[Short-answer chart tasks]
>>>
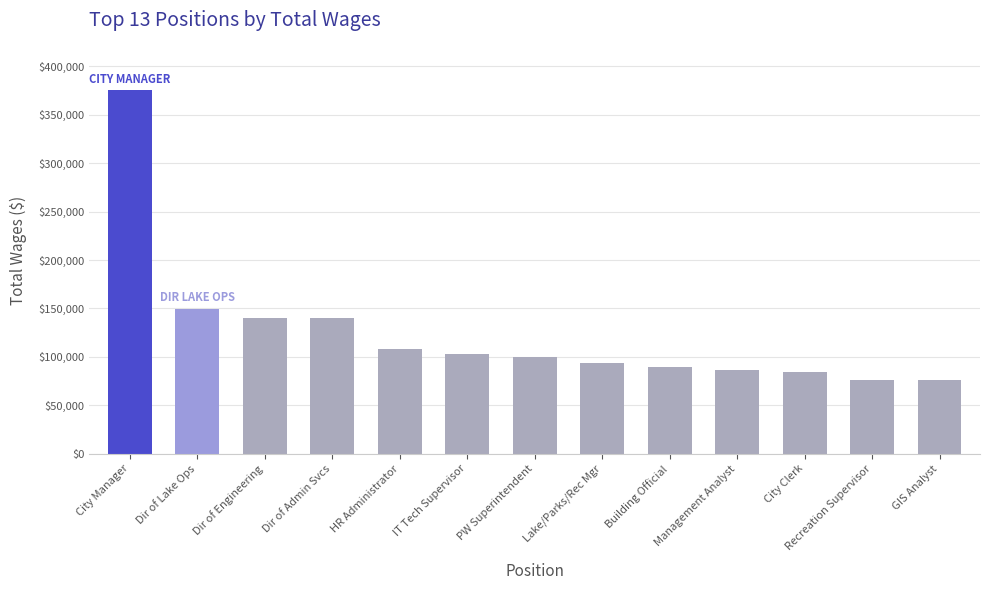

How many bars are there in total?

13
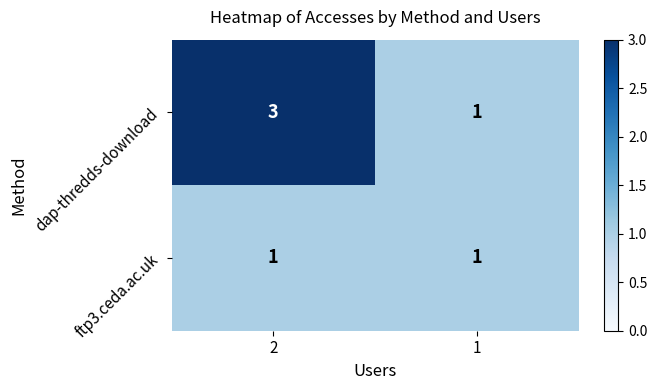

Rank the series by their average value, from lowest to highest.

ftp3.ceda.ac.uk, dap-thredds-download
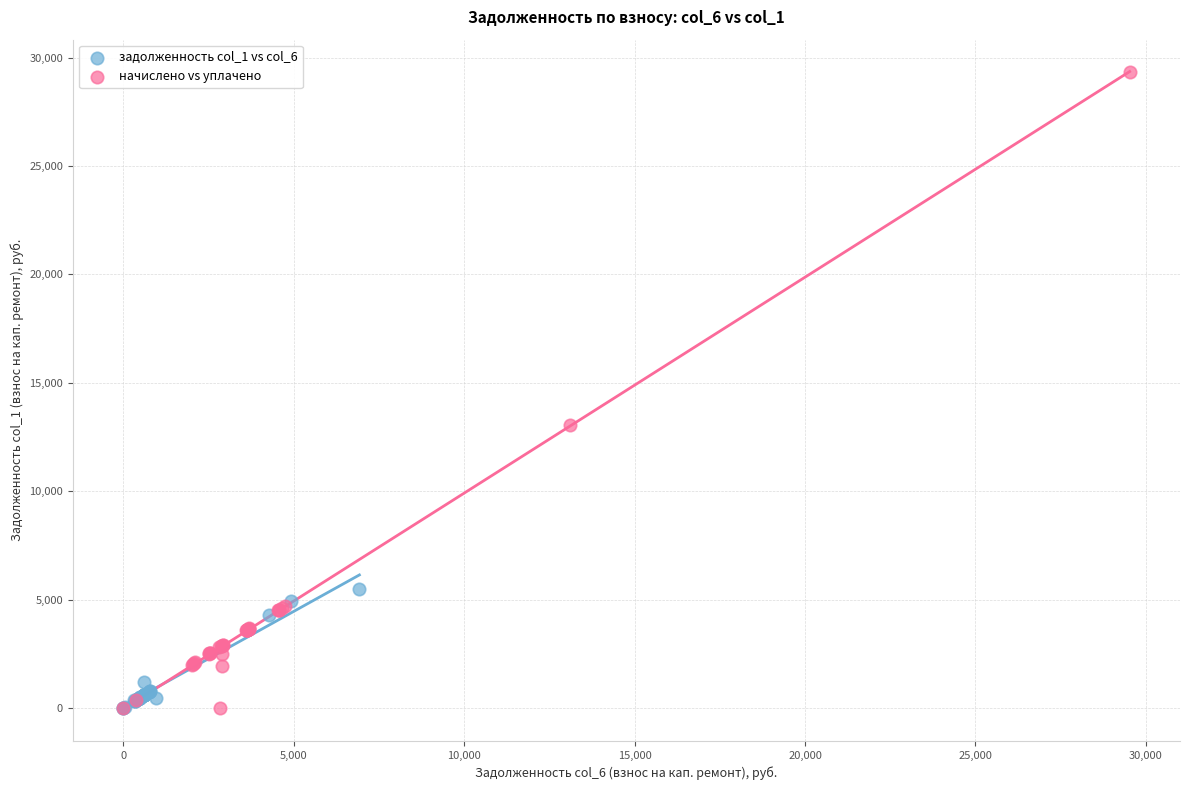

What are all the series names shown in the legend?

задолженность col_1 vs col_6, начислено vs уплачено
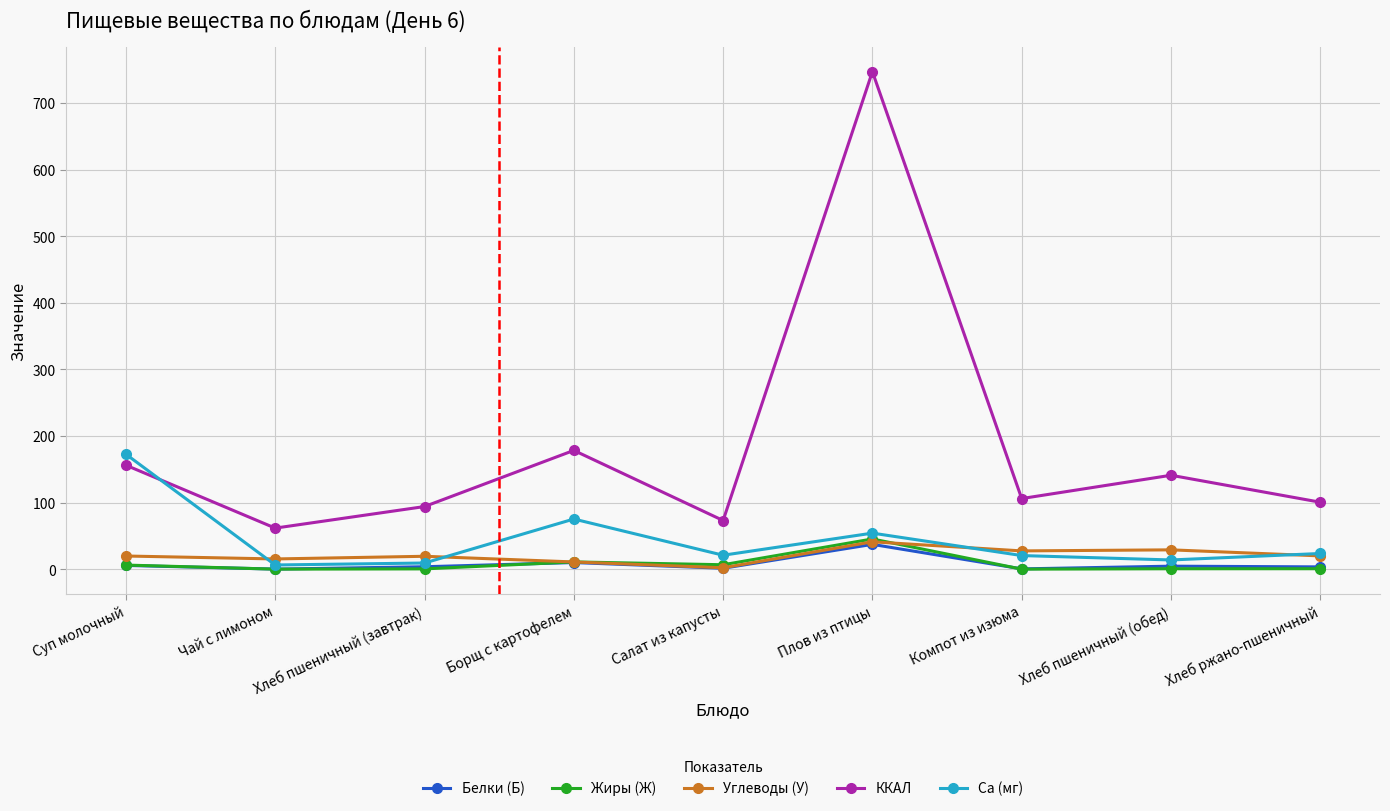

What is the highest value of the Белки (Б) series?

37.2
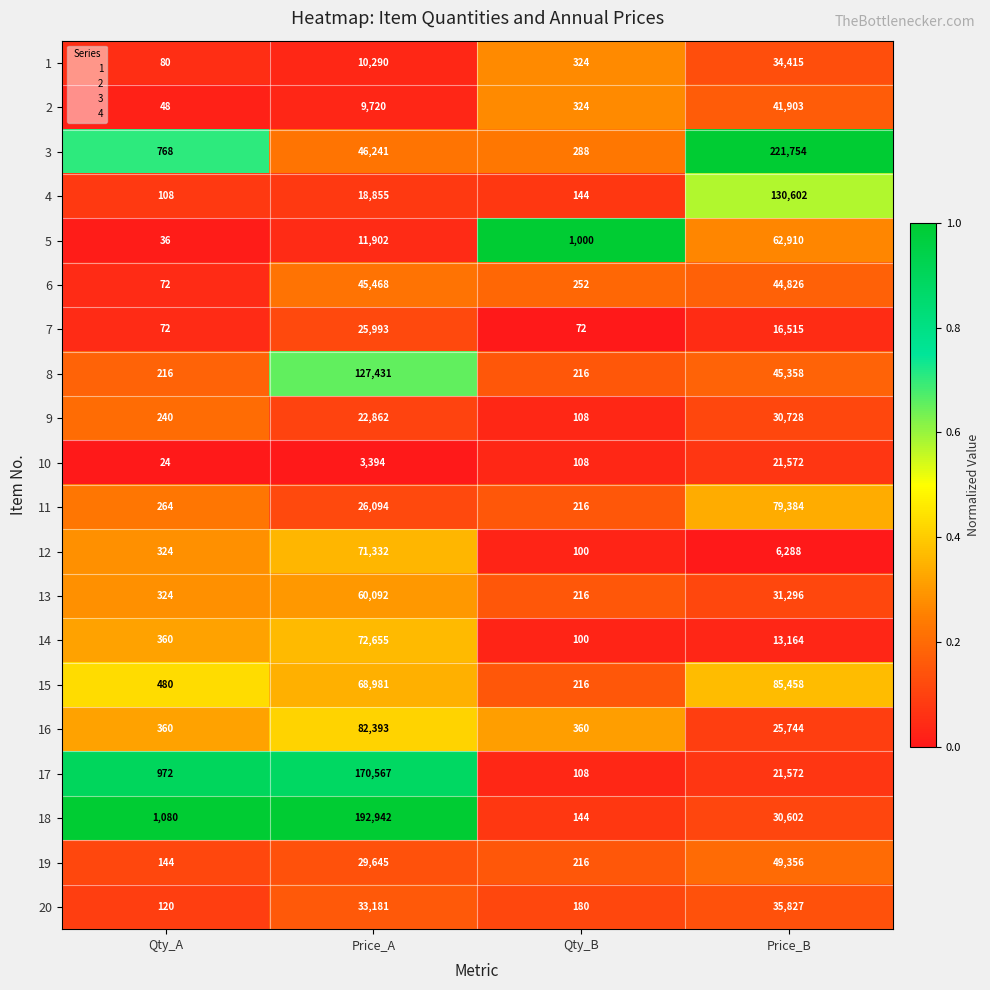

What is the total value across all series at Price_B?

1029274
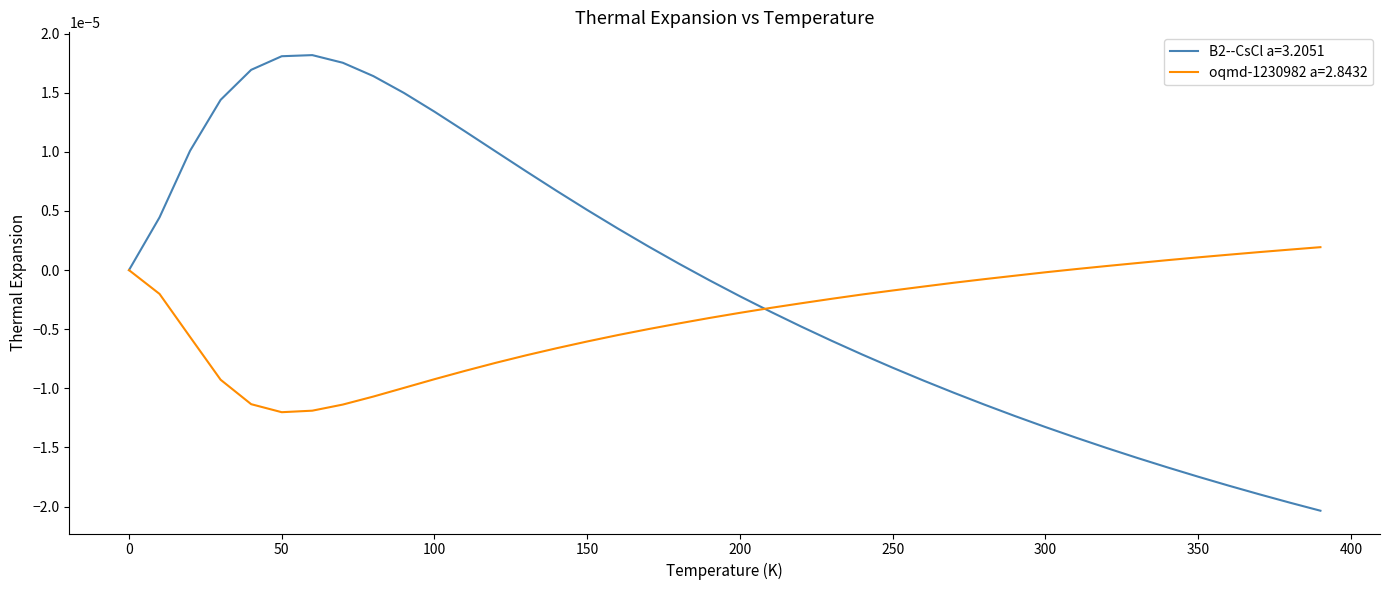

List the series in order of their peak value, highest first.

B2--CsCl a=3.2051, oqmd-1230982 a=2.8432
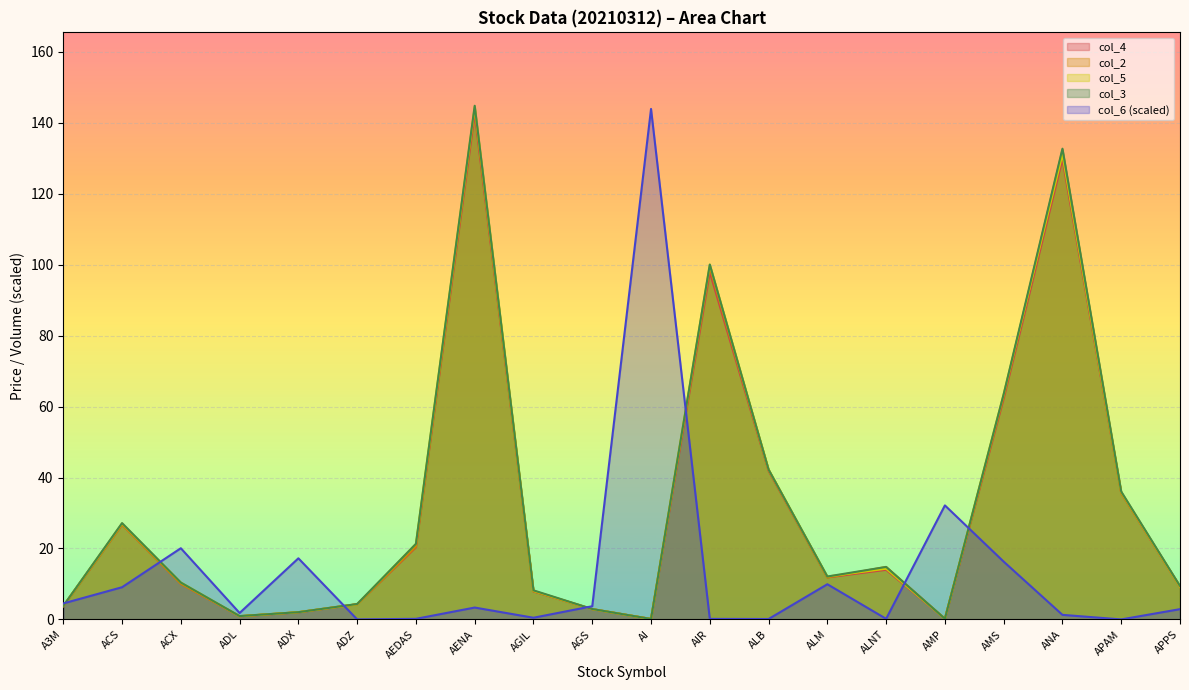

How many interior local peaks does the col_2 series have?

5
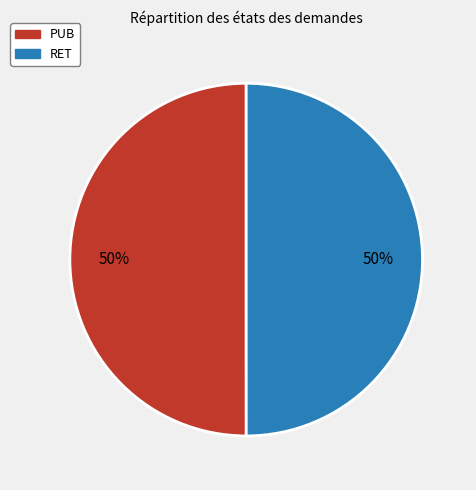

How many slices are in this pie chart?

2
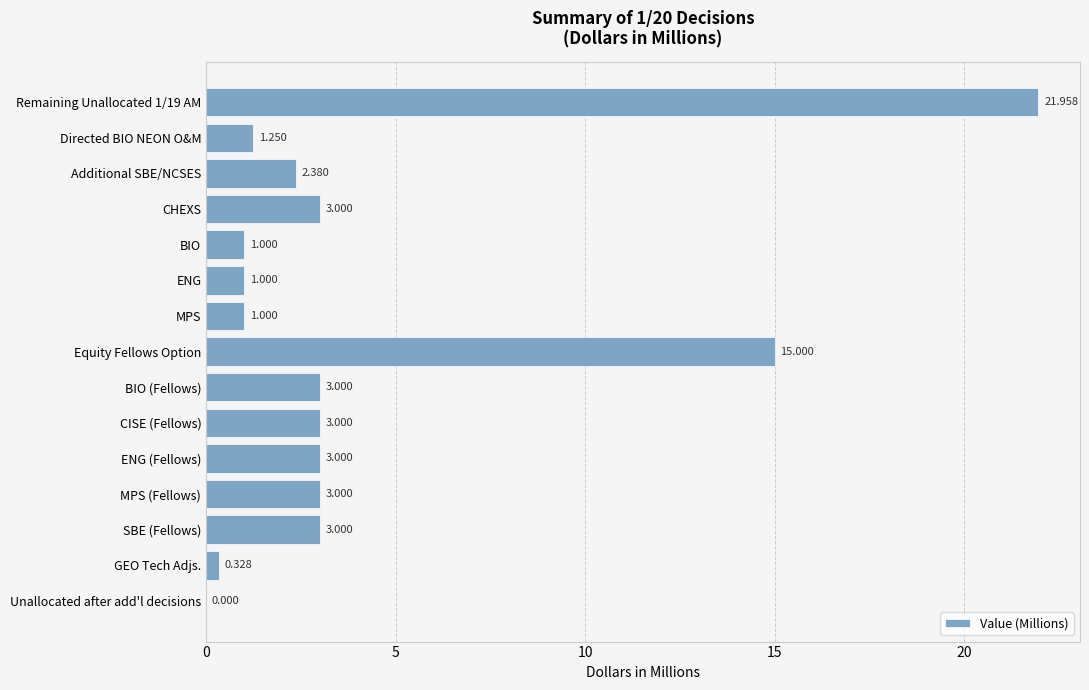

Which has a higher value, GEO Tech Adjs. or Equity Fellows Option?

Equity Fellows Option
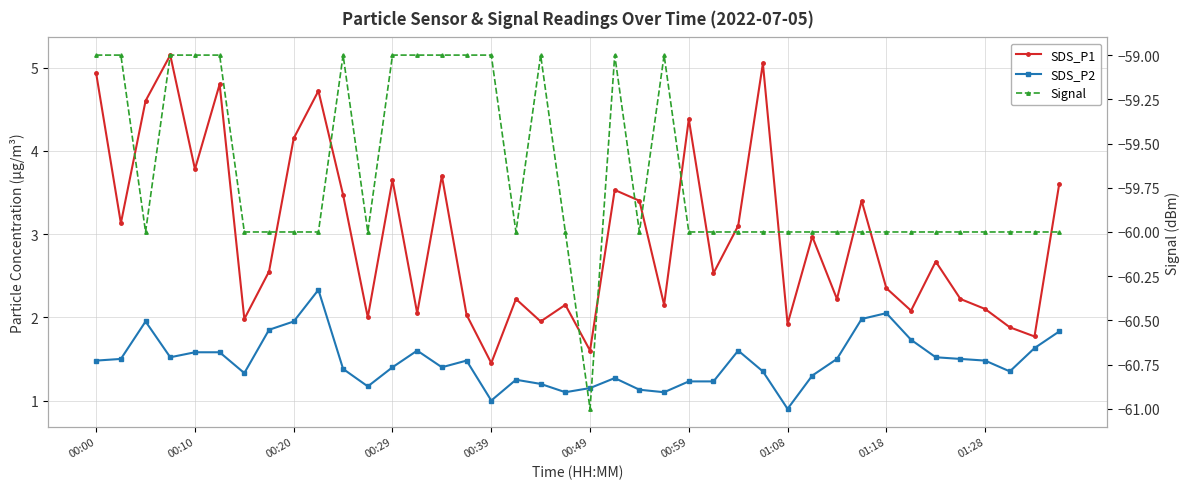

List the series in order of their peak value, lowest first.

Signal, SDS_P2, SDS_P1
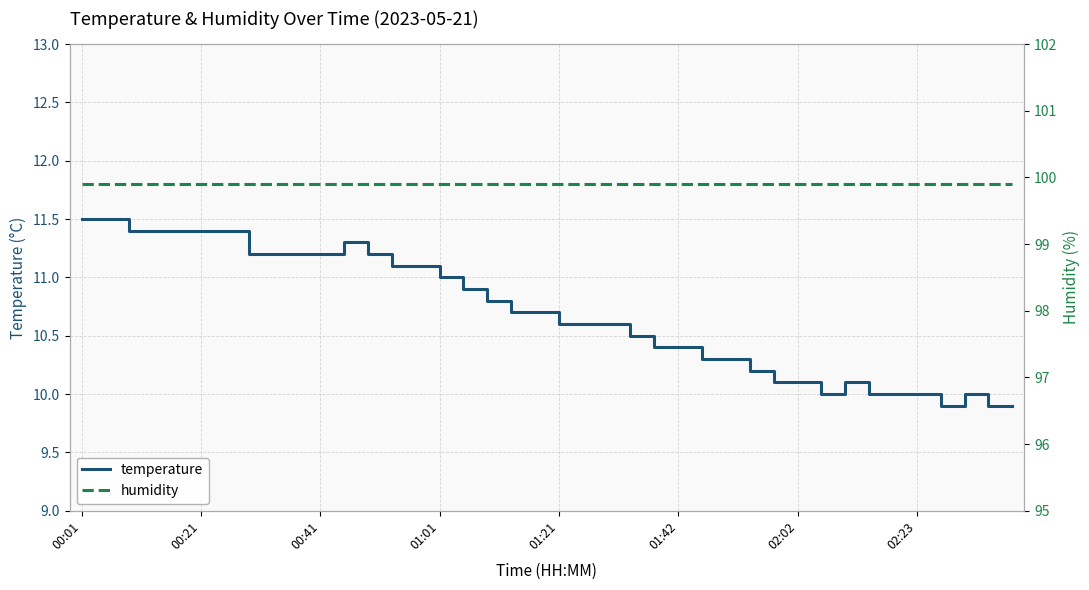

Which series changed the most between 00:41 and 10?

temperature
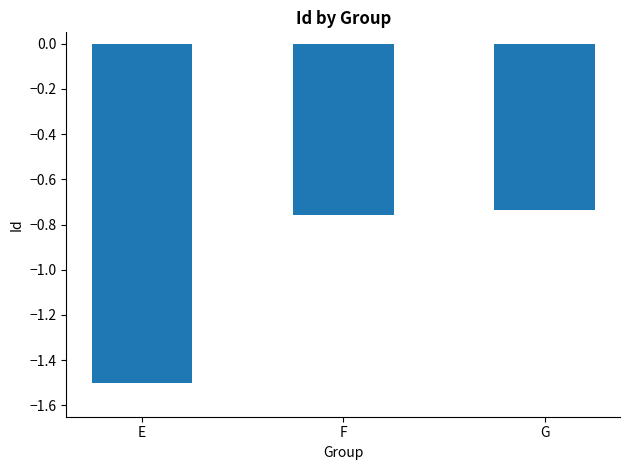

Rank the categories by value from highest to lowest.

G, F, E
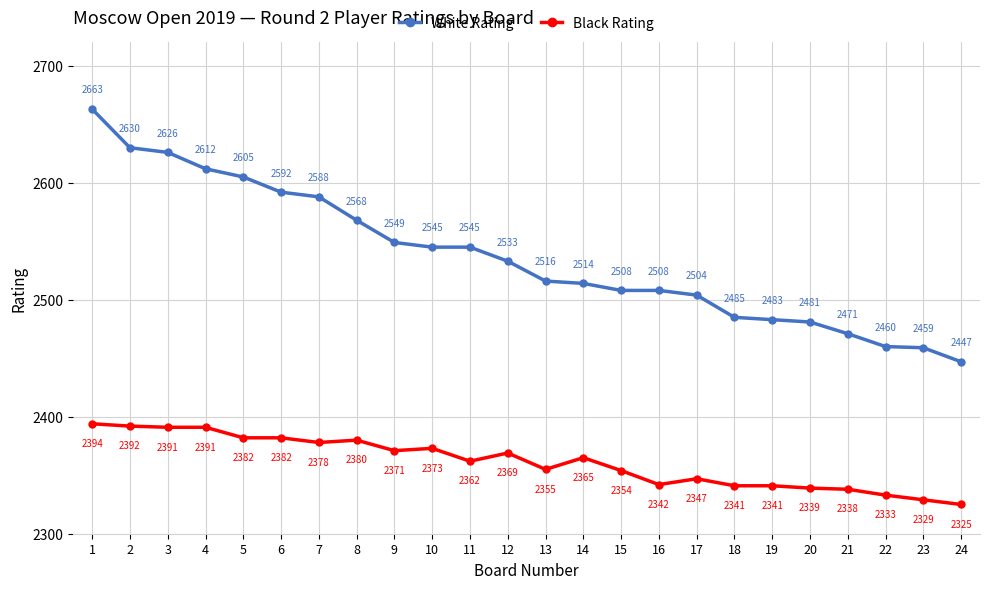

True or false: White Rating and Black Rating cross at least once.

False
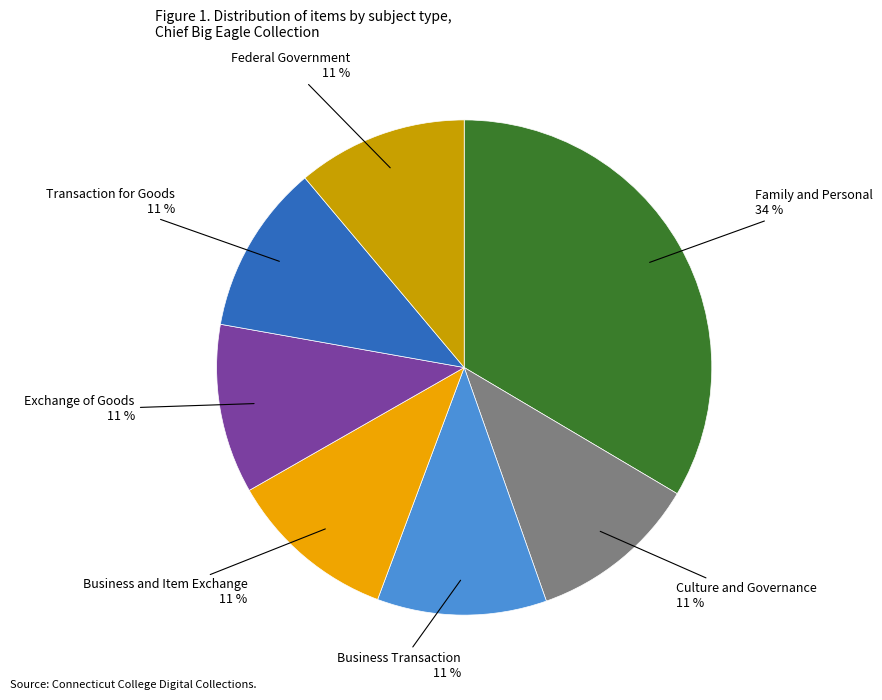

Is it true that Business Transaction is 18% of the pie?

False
<<<
**What is needed**
Please copy every line of the items above word for word, omitting the pictures.

**Exercise answer**
How many bars are there in total?

13

Rank the series by their average value, from lowest to highest.

ftp3.ceda.ac.uk, dap-thredds-download

What are all the series names shown in the legend?

задолженность col_1 vs col_6, начислено vs уплачено

What is the highest value of the Белки (Б) series?

37.2

What is the total value across all series at Price_B?

1029274

List the series in order of their peak value, highest first.

B2--CsCl a=3.2051, oqmd-1230982 a=2.8432

How many interior local peaks does the col_2 series have?

5

How many slices are in this pie chart?

2

Which has a higher value, GEO Tech Adjs. or Equity Fellows Option?

Equity Fellows Option

List the series in order of their peak value, lowest first.

Signal, SDS_P2, SDS_P1

Which series changed the most between 00:41 and 10?

temperature

Rank the categories by value from highest to lowest.

G, F, E

True or false: White Rating and Black Rating cross at least once.

False

Is it true that Business Transaction is 18% of the pie?

False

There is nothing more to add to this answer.